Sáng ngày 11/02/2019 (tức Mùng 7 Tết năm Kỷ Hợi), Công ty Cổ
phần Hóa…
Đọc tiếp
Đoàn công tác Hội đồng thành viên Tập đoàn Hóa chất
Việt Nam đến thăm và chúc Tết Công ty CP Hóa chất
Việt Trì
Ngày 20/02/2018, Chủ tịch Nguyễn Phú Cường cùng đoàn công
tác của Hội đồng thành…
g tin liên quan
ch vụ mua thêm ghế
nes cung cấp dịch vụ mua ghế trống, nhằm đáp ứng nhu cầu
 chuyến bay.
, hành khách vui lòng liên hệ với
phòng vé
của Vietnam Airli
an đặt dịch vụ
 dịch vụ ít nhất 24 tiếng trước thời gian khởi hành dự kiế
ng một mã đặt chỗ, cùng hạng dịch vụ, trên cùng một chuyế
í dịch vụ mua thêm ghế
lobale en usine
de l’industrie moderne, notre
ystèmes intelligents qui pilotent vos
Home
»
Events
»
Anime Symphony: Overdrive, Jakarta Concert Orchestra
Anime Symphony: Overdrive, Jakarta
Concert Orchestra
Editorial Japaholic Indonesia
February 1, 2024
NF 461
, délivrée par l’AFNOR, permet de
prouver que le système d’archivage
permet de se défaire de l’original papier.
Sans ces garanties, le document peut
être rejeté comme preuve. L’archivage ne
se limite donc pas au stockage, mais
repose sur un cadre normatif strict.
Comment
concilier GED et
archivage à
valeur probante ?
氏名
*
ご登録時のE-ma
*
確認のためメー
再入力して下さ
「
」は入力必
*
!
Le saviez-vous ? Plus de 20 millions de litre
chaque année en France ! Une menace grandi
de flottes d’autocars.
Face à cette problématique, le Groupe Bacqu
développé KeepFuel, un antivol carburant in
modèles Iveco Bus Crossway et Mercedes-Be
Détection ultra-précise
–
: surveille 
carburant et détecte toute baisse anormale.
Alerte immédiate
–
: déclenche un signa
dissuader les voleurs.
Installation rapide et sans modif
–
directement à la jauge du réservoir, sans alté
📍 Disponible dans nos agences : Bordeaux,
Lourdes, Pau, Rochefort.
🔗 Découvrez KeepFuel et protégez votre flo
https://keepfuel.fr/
☆ ☆ ☆ ☆ ☆
Problem to solve => Convert the stretch of rows from the start through the line containing "dịch vụ ít nhất" into a numbered list, leaving out any blank lines.

Your response =>
1. Sáng ngày 11/02/2019 (tức Mùng 7 Tết năm Kỷ Hợi), Công ty Cổ
2. phần Hóa…
3. Đọc tiếp
4. Đoàn công tác Hội đồng thành viên Tập đoàn Hóa chất
5. Việt Nam đến thăm và chúc Tết Công ty CP Hóa chất
6. Việt Trì
7. Ngày 20/02/2018, Chủ tịch Nguyễn Phú Cường cùng đoàn công
8. tác của Hội đồng thành…
9. g tin liên quan
10. ch vụ mua thêm ghế
11. nes cung cấp dịch vụ mua ghế trống, nhằm đáp ứng nhu cầu
12.  chuyến bay.
13. , hành khách vui lòng liên hệ với
14. phòng vé
15. của Vietnam Airli
16. an đặt dịch vụ
17.  dịch vụ ít nhất 24 tiếng trước thời gian khởi hành dự kiế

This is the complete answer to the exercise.